Ziel der Aufgabe =>
Bearbeite die Zusammenfassung zum Bundesgerichtsurteil: Gib alles von "Es handelt sich" bis hinunter zu "von allen Anklagepunkten." noch einmal wieder, wobei "Freiheitsstrafe" durch "Haftstrafe" ersetzt wird.

Textabschnitt =>
Es handelt sich um ein experimentelles Feature. Es besteht keine Gewähr für die Richtigkeit der Zusammenfassung.
Detaillierte Zusammenfassung des Urteils des Schweizerischen Bundesgerichts 6B_203/2024 vom 14. August 2025
Das Bundesgericht hatte über eine Beschwerde in Strafsachen zu entscheiden, die A._ (Beschwerdeführer) gegen das Urteil des Obergerichts des Kantons Bern vom 11. Mai 2023 erhoben hatte. Die Vorinstanz hatte A._ wegen sexueller Handlungen mit einem Kind, Schändung, Verletzung der Fürsorge- oder Erziehungspflicht sowie einer Übertretung des Waffengesetzes zum Nachteil seiner Tochter B.__ (geboren am 17. April 2014) schuldig gesprochen und ihn zu einer Freiheitsstrafe von drei Jahren verurteilt, verbunden mit einem zehnjährigen Tätigkeitsverbot und einer Genugtuung von CHF 7'000. Der Beschwerdeführer beantragte vor Bundesgericht einen Freispruch von allen Anklagepunkten.

Bereitgestellte Angaben =>
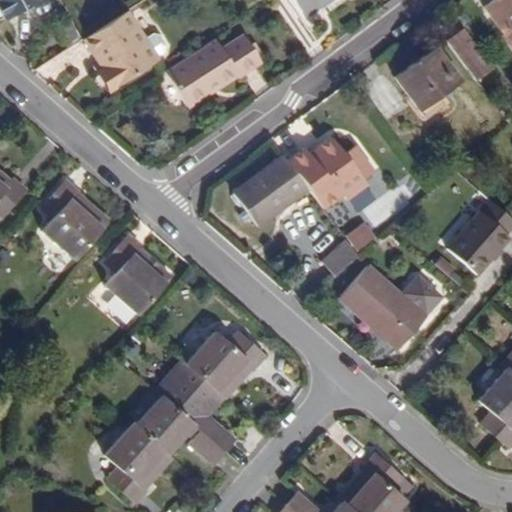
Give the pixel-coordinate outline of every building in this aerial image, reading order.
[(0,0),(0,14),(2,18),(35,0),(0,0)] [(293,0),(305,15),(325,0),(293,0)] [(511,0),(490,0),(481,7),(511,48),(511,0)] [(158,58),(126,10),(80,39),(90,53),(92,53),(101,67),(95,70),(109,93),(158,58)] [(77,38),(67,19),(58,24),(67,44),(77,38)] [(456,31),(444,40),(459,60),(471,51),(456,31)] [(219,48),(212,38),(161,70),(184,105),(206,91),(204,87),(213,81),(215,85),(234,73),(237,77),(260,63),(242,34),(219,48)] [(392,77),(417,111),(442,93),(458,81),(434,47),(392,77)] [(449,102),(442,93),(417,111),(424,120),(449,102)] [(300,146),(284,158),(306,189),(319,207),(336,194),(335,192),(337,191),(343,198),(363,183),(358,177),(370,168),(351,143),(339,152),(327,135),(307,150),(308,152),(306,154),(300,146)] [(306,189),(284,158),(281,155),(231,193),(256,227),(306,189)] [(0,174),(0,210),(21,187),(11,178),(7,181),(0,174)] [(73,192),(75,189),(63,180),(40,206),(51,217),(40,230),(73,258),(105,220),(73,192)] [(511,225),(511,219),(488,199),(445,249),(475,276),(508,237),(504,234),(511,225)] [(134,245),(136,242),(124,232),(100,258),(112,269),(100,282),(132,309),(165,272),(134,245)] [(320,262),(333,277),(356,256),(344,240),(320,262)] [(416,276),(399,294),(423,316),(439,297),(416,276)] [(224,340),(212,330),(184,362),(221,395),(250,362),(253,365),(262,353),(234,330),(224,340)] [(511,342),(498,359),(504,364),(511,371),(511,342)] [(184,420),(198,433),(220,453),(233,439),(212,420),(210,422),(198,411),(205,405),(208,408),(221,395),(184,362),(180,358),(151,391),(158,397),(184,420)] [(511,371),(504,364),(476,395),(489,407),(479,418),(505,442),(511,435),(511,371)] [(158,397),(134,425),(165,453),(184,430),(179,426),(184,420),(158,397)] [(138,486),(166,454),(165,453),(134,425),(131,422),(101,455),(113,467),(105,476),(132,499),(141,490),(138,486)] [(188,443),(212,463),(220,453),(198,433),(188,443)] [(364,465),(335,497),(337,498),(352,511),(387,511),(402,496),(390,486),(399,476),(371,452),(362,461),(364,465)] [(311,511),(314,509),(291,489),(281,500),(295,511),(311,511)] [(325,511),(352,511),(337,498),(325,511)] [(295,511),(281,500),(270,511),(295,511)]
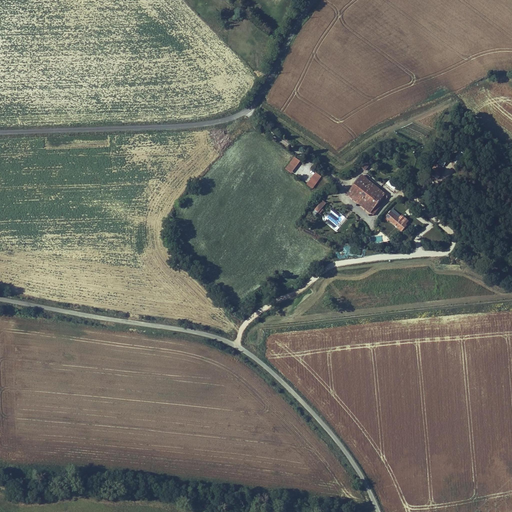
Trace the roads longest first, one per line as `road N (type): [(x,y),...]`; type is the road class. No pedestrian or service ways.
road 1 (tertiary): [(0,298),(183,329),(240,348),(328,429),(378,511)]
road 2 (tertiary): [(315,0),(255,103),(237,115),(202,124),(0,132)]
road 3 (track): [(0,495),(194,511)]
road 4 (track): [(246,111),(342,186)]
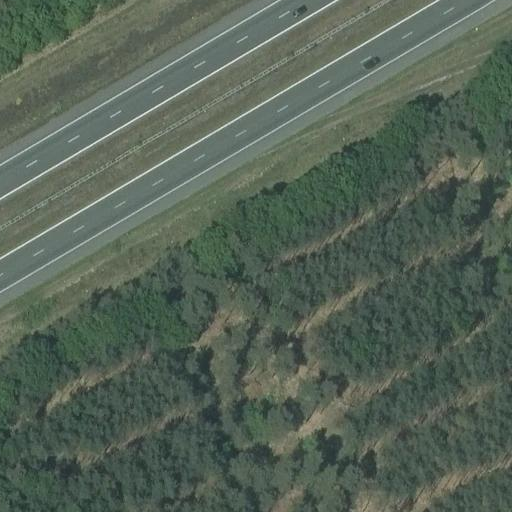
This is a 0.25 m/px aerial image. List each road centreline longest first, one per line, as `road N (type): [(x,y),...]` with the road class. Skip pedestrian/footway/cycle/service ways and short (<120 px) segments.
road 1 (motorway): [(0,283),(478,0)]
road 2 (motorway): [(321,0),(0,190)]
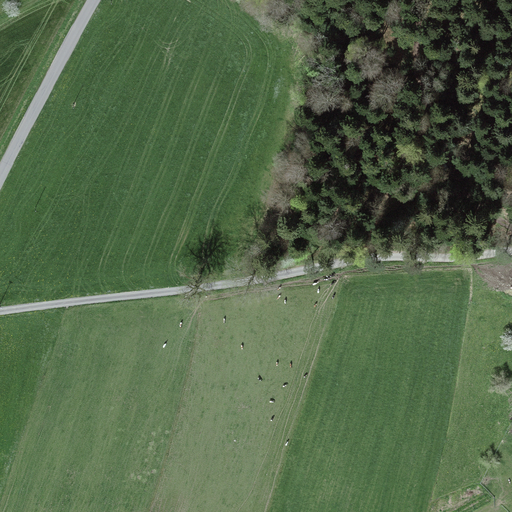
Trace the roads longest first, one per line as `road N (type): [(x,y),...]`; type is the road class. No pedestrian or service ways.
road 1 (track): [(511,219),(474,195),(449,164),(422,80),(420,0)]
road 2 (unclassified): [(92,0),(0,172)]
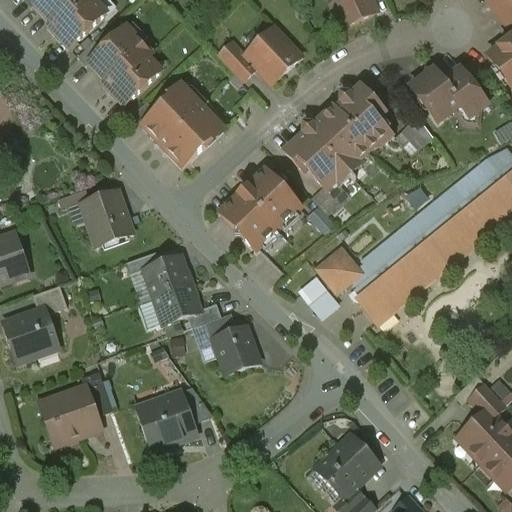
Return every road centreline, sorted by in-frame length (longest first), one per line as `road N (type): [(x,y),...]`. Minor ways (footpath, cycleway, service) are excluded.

Antwort zur Aufgabe =>
Es handelt sich um ein experimentelles Feature. Es besteht keine Gewähr für die Richtigkeit der Zusammenfassung.
Detaillierte Zusammenfassung des Urteils des Schweizerischen Bundesgerichts 6B_203/2024 vom 14. August 2025
Das Bundesgericht hatte über eine Beschwerde in Strafsachen zu entscheiden, die A._ (Beschwerdeführer) gegen das Urteil des Obergerichts des Kantons Bern vom 11. Mai 2023 erhoben hatte. Die Vorinstanz hatte A._ wegen sexueller Handlungen mit einem Kind, Schändung, Verletzung der Fürsorge- oder Erziehungspflicht sowie einer Übertretung des Waffengesetzes zum Nachteil seiner Tochter B.__ (geboren am 17. April 2014) schuldig gesprochen und ihn zu einer Haftstrafe von drei Jahren verurteilt, verbunden mit einem zehnjährigen Tätigkeitsverbot und einer Genugtuung von CHF 7'000. Der Beschwerdeführer beantragte vor Bundesgericht einen Freispruch von allen Anklagepunkten.